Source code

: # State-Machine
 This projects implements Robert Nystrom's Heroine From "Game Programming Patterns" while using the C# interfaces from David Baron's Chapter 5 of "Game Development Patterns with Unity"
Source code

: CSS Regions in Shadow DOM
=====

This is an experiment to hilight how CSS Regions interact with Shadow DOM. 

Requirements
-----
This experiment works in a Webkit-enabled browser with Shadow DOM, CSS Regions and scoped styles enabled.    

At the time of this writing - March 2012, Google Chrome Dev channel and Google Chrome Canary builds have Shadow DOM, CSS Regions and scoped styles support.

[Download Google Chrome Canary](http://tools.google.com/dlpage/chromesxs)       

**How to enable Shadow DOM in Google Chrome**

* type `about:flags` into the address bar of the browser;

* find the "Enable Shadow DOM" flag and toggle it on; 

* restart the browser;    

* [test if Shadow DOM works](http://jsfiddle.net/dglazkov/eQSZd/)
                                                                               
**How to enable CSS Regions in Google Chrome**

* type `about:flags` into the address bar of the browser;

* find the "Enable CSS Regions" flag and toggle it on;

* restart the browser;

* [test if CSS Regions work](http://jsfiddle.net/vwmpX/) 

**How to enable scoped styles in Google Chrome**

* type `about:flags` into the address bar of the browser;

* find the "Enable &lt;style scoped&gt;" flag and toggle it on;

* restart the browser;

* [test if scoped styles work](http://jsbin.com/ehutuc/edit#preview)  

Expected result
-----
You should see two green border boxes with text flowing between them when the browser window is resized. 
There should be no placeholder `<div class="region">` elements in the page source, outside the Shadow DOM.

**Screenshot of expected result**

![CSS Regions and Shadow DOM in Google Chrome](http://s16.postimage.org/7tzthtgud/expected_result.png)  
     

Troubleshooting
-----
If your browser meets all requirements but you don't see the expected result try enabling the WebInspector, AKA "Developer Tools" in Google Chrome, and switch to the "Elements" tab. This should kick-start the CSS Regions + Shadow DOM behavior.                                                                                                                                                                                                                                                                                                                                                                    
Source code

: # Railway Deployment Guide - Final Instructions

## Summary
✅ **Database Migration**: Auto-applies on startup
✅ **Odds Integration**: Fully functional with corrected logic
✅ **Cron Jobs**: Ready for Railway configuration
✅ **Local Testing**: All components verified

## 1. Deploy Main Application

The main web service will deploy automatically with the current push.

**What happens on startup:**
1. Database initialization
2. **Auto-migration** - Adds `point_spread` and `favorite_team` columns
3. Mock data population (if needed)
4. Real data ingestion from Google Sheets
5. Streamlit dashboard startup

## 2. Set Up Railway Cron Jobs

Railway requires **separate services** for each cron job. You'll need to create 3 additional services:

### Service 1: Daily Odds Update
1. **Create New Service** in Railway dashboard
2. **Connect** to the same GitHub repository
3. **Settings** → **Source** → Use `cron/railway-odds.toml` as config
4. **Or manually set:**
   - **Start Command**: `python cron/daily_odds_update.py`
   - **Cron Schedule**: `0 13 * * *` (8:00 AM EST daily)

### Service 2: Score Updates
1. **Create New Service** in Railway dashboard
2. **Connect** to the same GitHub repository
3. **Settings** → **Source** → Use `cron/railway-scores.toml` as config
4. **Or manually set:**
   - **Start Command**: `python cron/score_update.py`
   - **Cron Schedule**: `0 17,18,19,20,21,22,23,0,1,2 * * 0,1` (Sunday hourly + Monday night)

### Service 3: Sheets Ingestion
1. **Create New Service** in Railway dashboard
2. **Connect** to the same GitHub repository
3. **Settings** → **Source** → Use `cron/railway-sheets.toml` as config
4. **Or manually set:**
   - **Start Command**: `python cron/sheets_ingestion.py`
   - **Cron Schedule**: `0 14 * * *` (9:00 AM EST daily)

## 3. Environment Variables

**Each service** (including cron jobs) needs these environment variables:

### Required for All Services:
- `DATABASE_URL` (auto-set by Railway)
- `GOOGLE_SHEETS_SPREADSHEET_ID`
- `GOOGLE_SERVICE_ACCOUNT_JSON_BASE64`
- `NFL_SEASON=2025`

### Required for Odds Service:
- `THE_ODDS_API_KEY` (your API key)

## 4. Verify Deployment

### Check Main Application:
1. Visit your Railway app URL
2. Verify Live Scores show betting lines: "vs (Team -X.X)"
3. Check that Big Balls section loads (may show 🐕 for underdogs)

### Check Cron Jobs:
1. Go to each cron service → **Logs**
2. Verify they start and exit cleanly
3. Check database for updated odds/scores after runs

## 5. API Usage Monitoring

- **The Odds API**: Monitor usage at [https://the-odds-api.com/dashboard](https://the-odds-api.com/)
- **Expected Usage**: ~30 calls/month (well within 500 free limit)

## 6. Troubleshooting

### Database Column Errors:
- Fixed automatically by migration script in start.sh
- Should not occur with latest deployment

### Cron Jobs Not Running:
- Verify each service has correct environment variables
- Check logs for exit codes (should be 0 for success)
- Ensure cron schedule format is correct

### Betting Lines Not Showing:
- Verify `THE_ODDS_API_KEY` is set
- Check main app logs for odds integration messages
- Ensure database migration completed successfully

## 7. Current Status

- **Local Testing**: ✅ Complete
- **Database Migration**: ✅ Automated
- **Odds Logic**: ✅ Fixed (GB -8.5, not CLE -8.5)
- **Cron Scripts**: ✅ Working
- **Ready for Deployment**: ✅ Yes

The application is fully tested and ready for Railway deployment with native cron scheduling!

▸ **EXERCISE REQUIREMENTS**
Hand back the listing exactly. Include every line.

▸ **SOLVED PROBLEM**
Source code

: # State-Machine
 This projects implements Robert Nystrom's Heroine From "Game Programming Patterns" while using the C# interfaces from David Baron's Chapter 5 of "Game Development Patterns with Unity"
Source code

: CSS Regions in Shadow DOM
=====

This is an experiment to hilight how CSS Regions interact with Shadow DOM. 

Requirements
-----
This experiment works in a Webkit-enabled browser with Shadow DOM, CSS Regions and scoped styles enabled.    

At the time of this writing - March 2012, Google Chrome Dev channel and Google Chrome Canary builds have Shadow DOM, CSS Regions and scoped styles support.

[Download Google Chrome Canary](http://tools.google.com/dlpage/chromesxs)       

**How to enable Shadow DOM in Google Chrome**

* type `about:flags` into the address bar of the browser;

* find the "Enable Shadow DOM" flag and toggle it on; 

* restart the browser;    

* [test if Shadow DOM works](http://jsfiddle.net/dglazkov/eQSZd/)
                                                                               
**How to enable CSS Regions in Google Chrome**

* type `about:flags` into the address bar of the browser;

* find the "Enable CSS Regions" flag and toggle it on;

* restart the browser;

* [test if CSS Regions work](http://jsfiddle.net/vwmpX/) 

**How to enable scoped styles in Google Chrome**

* type `about:flags` into the address bar of the browser;

* find the "Enable &lt;style scoped&gt;" flag and toggle it on;

* restart the browser;

* [test if scoped styles work](http://jsbin.com/ehutuc/edit#preview)  

Expected result
-----
You should see two green border boxes with text flowing between them when the browser window is resized. 
There should be no placeholder `<div class="region">` elements in the page source, outside the Shadow DOM.

**Screenshot of expected result**

![CSS Regions and Shadow DOM in Google Chrome](http://s16.postimage.org/7tzthtgud/expected_result.png)  
     

Troubleshooting
-----
If your browser meets all requirements but you don't see the expected result try enabling the WebInspector, AKA "Developer Tools" in Google Chrome, and switch to the "Elements" tab. This should kick-start the CSS Regions + Shadow DOM behavior.                                                                                                                                                                                                                                                                                                                                                                    
Source code

: # Railway Deployment Guide - Final Instructions

## Summary
✅ **Database Migration**: Auto-applies on startup
✅ **Odds Integration**: Fully functional with corrected logic
✅ **Cron Jobs**: Ready for Railway configuration
✅ **Local Testing**: All components verified

## 1. Deploy Main Application

The main web service will deploy automatically with the current push.

**What happens on startup:**
1. Database initialization
2. **Auto-migration** - Adds `point_spread` and `favorite_team` columns
3. Mock data population (if needed)
4. Real data ingestion from Google Sheets
5. Streamlit dashboard startup

## 2. Set Up Railway Cron Jobs

Railway requires **separate services** for each cron job. You'll need to create 3 additional services:

### Service 1: Daily Odds Update
1. **Create New Service** in Railway dashboard
2. **Connect** to the same GitHub repository
3. **Settings** → **Source** → Use `cron/railway-odds.toml` as config
4. **Or manually set:**
   - **Start Command**: `python cron/daily_odds_update.py`
   - **Cron Schedule**: `0 13 * * *` (8:00 AM EST daily)

### Service 2: Score Updates
1. **Create New Service** in Railway dashboard
2. **Connect** to the same GitHub repository
3. **Settings** → **Source** → Use `cron/railway-scores.toml` as config
4. **Or manually set:**
   - **Start Command**: `python cron/score_update.py`
   - **Cron Schedule**: `0 17,18,19,20,21,22,23,0,1,2 * * 0,1` (Sunday hourly + Monday night)

### Service 3: Sheets Ingestion
1. **Create New Service** in Railway dashboard
2. **Connect** to the same GitHub repository
3. **Settings** → **Source** → Use `cron/railway-sheets.toml` as config
4. **Or manually set:**
   - **Start Command**: `python cron/sheets_ingestion.py`
   - **Cron Schedule**: `0 14 * * *` (9:00 AM EST daily)

## 3. Environment Variables

**Each service** (including cron jobs) needs these environment variables:

### Required for All Services:
- `DATABASE_URL` (auto-set by Railway)
- `GOOGLE_SHEETS_SPREADSHEET_ID`
- `GOOGLE_SERVICE_ACCOUNT_JSON_BASE64`
- `NFL_SEASON=2025`

### Required for Odds Service:
- `THE_ODDS_API_KEY` (your API key)

## 4. Verify Deployment

### Check Main Application:
1. Visit your Railway app URL
2. Verify Live Scores show betting lines: "vs (Team -X.X)"
3. Check that Big Balls section loads (may show 🐕 for underdogs)

### Check Cron Jobs:
1. Go to each cron service → **Logs**
2. Verify they start and exit cleanly
3. Check database for updated odds/scores after runs

## 5. API Usage Monitoring

- **The Odds API**: Monitor usage at [https://the-odds-api.com/dashboard](https://the-odds-api.com/)
- **Expected Usage**: ~30 calls/month (well within 500 free limit)

## 6. Troubleshooting

### Database Column Errors:
- Fixed automatically by migration script in start.sh
- Should not occur with latest deployment

### Cron Jobs Not Running:
- Verify each service has correct environment variables
- Check logs for exit codes (should be 0 for success)
- Ensure cron schedule format is correct

### Betting Lines Not Showing:
- Verify `THE_ODDS_API_KEY` is set
- Check main app logs for odds integration messages
- Ensure database migration completed successfully

## 7. Current Status

- **Local Testing**: ✅ Complete
- **Database Migration**: ✅ Automated
- **Odds Logic**: ✅ Fixed (GB -8.5, not CLE -8.5)
- **Cron Scripts**: ✅ Working
- **Ready for Deployment**: ✅ Yes

The application is fully tested and ready for Railway deployment with native cron scheduling!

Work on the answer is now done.